What you will do:
1. For each statement (a), (b), and (c), decide whether the Mac Mini benchmark thread agrees, and answer yes or no with the deciding words quoted from it. (a) The 7-Zip results for the M4 are listed as last. (b) The Appleseed tests ran natively on macOS. (c) The Zstd results for the M4 are listed as middle.
2. Transcribe a passage from the Mac Mini benchmark thread, beginning at the words "Some other measurement" and stopping after the words "to do anything.".

Apple M4 Mac Mini With macOS vs. Intel / AMD With Ubuntu Linux Performance

Collapse
X
 
  • Filter
  • Time
  • Show
Clear All
new posts
  • Dukenukemx
    Senior Member
    • Nov 2010
    • 1396

    #51
    Originally posted by gnattu View Post

    Because it is not losing to everything and no, HX370 does not do equally as well against M4. The benchmarks that the HX370 has close efficiency or higher efficiency, the M4 is running with Rosetta x86 emulation layer. Runs on par with latest gen competing processor in the same class with an emulation layer is a really, really good result. You can hate Apple, but you cannot deny their CPU is good.
    Which tests are running on Rosetta because aren't these tests mostly on open source software that can be natively compiled on the M4? With some exceptions like indigobench which claims to have a native port to MacOS. With the exception of FLAC, the M4 tested dead last or damn near it with every test. While the M4 did win often in power efficiency, but this is against desktop class CPU's. The exception was the Ryzen AI 9 HX 370 which was often nearly as efficient and in some rare cases outperforming it per watt. kvazaar ​is open source and I would assume this was running native on MacOS?

    Originally posted by mos87 View Post
    Pretty pointless comparisons outside of theoretical interest IMO. From the consumer POV especially. When you need a workstation you're looking to do a particular job on it and couldn't care less about the other stuff. OTOH if one's in the market for a general purpose desktop, there are other things that come into play - mostly preference (mac people), price, availability, software support etc.
    And hardly anybody is interested in power efficiency of a desktop. Which is anyway negligible (even if the raw % looks sumptuous), not like Apple doesn't draw power at all.
    It's a lot better than the countless amount of Geekbench and Cinebench scores floating around the internet. Like anybody cares what the scores from those benchmarks even mean.
    Heck, you can't even compare the prices bc it's a CPU (x86) vs the whole system (Apple). Also extensibility is different, but I already mentioned that.
    Some other measurement technique has to be devised to make such comparisons really interesting.
    Unless you wanna add more ram and storage then be ready to pay for twice as much as even a single Mac Mini M4, and even then with only 32GB of ram and 512GB of storage. Who even has 256GB of storage in a PC in 2024?

    There's an old adage that ARM are power efficient when you don't ask it to do anything.
    Also there's an arcticle floating about that claims that architectural differences between platforms are irrelevant today, instead it's what it optimized to do. Software has to play major role too here I guess.
    ​Good point. Can we get tests done with CachyOS instead of Ubuntu?

    Comment

    • neured
      Junior Member
      • Apr 2023
      • 1

      #52
      Originally posted by Dukenukemx View Post
      With the exception of FLAC, the M4 tested dead last or damn near it with every test.
      That's not quite what the results show.

      FFmpeg: Middle
      LLVM: Middle
      7-Zip x2: Last
      Zstd x2: 2nd to last
      C-Ray x2: Middle
      Appleseed x3: Last (this is an x86_64 Rosetta emulation)

Given material:
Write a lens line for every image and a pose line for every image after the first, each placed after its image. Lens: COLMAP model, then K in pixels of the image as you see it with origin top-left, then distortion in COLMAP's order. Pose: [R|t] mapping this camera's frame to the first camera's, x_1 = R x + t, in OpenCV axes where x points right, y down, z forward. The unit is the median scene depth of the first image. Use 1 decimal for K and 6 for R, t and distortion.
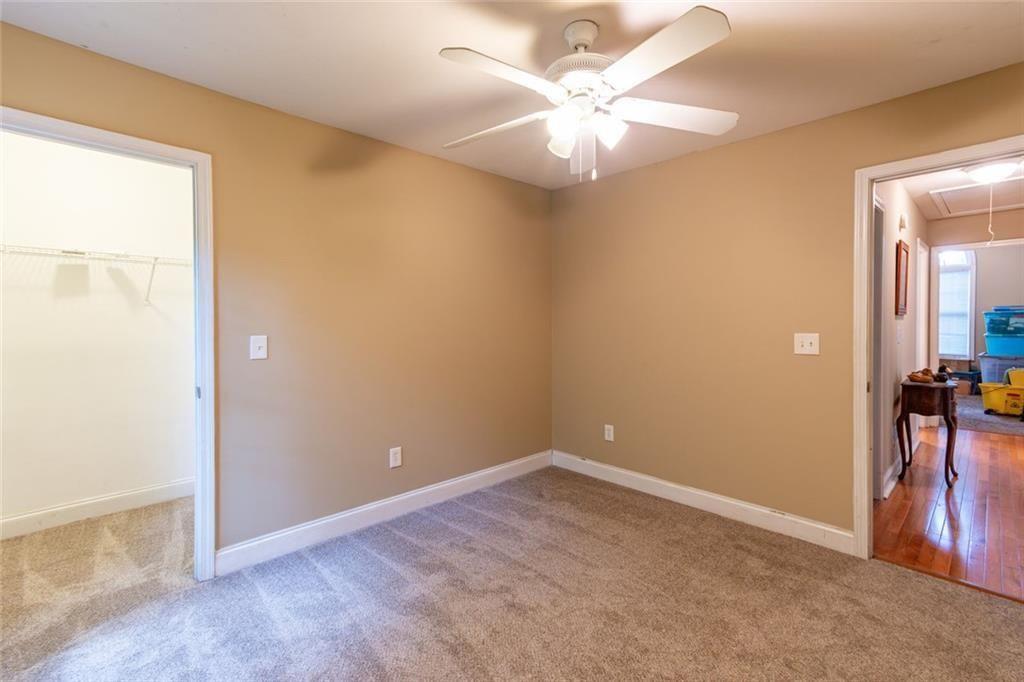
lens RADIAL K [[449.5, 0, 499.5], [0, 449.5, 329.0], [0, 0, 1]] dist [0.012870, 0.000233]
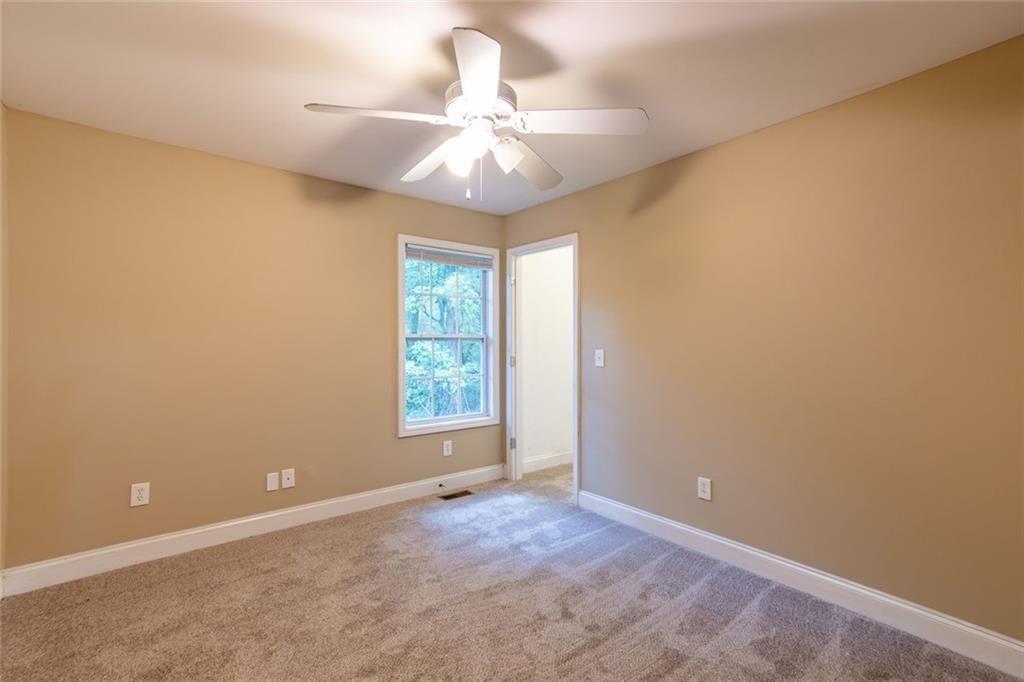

List of solutions:
1.
(a) Yes: "7-Zip x2: Last"
(b) No: "Appleseed x3: Last (this is an x86_64 Rosetta emulation)"
(c) No: "Zstd x2: 2nd to last"

2.
Some other measurement technique has to be devised to make such comparisons really interesting.
    Unless you wanna add more ram and storage then be ready to pay for twice as much as even a single Mac Mini M4, and even then with only 32GB of ram and 512GB of storage. Who even has 256GB of storage in a PC in 2024?

    There's an old adage that ARM are power efficient when you don't ask it to do anything.